Robin gazed at his friend in stupefied amazement. "What! make a proposal of marriage by telegraph?"
"Even so, Robin. You began life with electricity, so it is quite in keeping that you should begin a new departure in life with it."
Sam rose, sought for paper, and with pencil wrote as follows:—"From Mr R. Wright, London, to Miss Letta Langley, —- Hotel, Oban.—I can stand it no longer. May I come to see you?"
Presenting this to his friend, Sam said, "May I despatch it?"
Robin nodded, smiled, and looked foolish.
An hour later Mrs Langley, sitting beside her daughter, took up a pen, and wrote as follows:—
"From Miss Letta Langley, Oban, to R. Wright, London.—Yes."
Presenting this to her daughter, she said. "May I send it?"
Letta once more covered her face with her hands, and blushed.
Thus it came to pass that our hero's fate in life, as well as his career, was decided by the electric telegraph.
But the best of it was that Robin did go to India after all—as if to do despite to his friends, who had said he must not go.

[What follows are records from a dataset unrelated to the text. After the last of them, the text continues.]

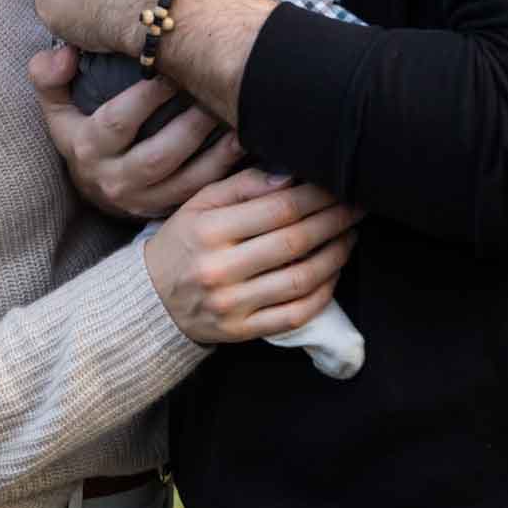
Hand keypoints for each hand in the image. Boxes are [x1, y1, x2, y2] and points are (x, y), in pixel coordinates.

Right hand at [28, 43, 247, 217]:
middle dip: (191, 125)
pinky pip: (202, 197)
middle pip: (159, 155)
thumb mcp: (56, 107)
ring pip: (187, 182)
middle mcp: (114, 181)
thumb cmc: (82, 132)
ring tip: (240, 122)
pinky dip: (229, 177)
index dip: (145, 97)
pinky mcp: (169, 212)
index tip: (171, 67)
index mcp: (86, 149)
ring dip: (218, 154)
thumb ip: (48, 77)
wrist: (93, 187)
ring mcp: (144, 202)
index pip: (117, 121)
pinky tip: (248, 150)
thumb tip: (64, 56)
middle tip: (216, 93)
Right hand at [142, 167, 361, 345]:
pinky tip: (333, 272)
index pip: (278, 208)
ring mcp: (233, 305)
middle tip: (357, 206)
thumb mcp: (199, 203)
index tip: (339, 184)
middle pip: (295, 242)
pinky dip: (323, 292)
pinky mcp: (242, 331)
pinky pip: (295, 314)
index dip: (317, 196)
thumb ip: (242, 186)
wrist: (151, 299)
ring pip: (301, 279)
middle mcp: (221, 269)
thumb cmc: (183, 242)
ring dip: (335, 255)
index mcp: (209, 230)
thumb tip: (290, 176)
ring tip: (349, 235)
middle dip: (335, 221)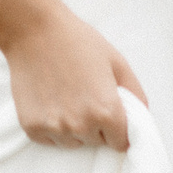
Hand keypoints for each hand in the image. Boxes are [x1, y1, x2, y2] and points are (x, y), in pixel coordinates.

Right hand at [2, 5, 145, 149]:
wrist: (33, 30)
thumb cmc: (77, 41)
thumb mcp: (116, 61)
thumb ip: (135, 93)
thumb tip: (140, 118)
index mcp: (107, 111)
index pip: (121, 142)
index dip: (117, 127)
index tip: (108, 113)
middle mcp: (82, 125)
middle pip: (96, 142)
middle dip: (95, 126)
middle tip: (84, 95)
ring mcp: (55, 128)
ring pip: (73, 142)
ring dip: (72, 127)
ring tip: (65, 96)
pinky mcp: (32, 127)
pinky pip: (49, 139)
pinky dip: (51, 126)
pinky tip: (49, 100)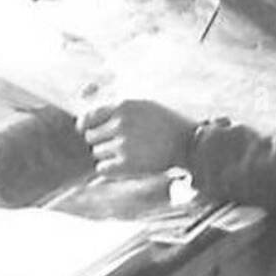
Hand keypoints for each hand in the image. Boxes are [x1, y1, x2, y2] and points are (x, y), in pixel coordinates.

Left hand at [77, 100, 194, 176]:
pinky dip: (110, 169)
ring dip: (109, 155)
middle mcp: (121, 124)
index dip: (87, 126)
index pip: (89, 117)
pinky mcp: (127, 164)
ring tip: (129, 153)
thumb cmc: (168, 125)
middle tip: (120, 144)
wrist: (189, 144)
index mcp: (124, 106)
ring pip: (98, 153)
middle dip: (102, 141)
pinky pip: (102, 168)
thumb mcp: (144, 106)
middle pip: (91, 137)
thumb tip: (86, 121)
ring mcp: (123, 144)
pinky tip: (125, 165)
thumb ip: (118, 110)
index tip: (87, 131)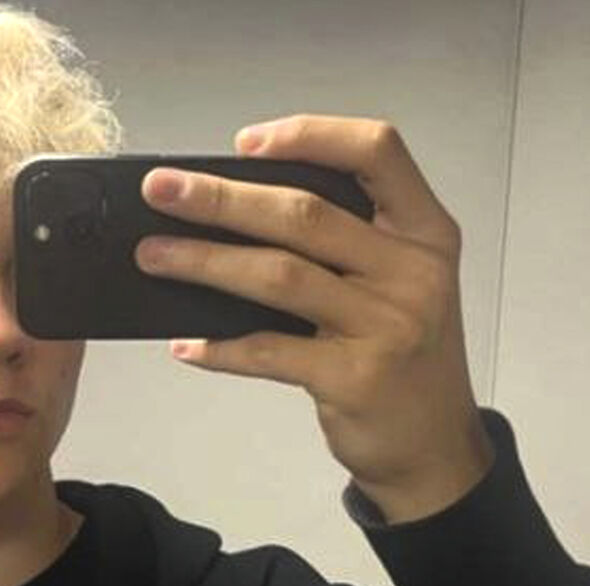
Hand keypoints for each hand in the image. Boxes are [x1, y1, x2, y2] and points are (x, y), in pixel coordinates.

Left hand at [135, 114, 494, 523]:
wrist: (436, 446)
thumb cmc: (403, 352)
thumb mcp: (398, 281)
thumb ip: (345, 242)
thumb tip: (233, 210)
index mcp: (424, 231)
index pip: (377, 150)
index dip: (308, 135)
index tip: (244, 143)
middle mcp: (412, 270)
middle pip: (305, 213)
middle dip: (221, 198)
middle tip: (160, 191)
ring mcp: (387, 325)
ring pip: (279, 276)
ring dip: (204, 262)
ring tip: (153, 256)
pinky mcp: (354, 379)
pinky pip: (268, 352)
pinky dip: (220, 347)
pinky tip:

Moreover, he took Letta with him, and he hunted many a day through the jungles of that land in company with his friend Redpath, and his henchman Flinn. And, long afterwards, he returned to England, a sturdy middle-aged man, with a wife whose beauty was unabated because it consisted, chiefly, in that love of heart to God and man which lends never-fading loveliness to the human countenance.
Awaiting them at home was a troop of little ones—the first home-instalment of a troop of lesser ones who accompanied the parent stems. All of these, besides being gifted with galvanic energy and flashing eyes, were impressed with the strong conviction, strange to say, that batteries, boilers, and submarine cables, were the most important things in the whole world, and the only subjects worth being played at by reasonable human children.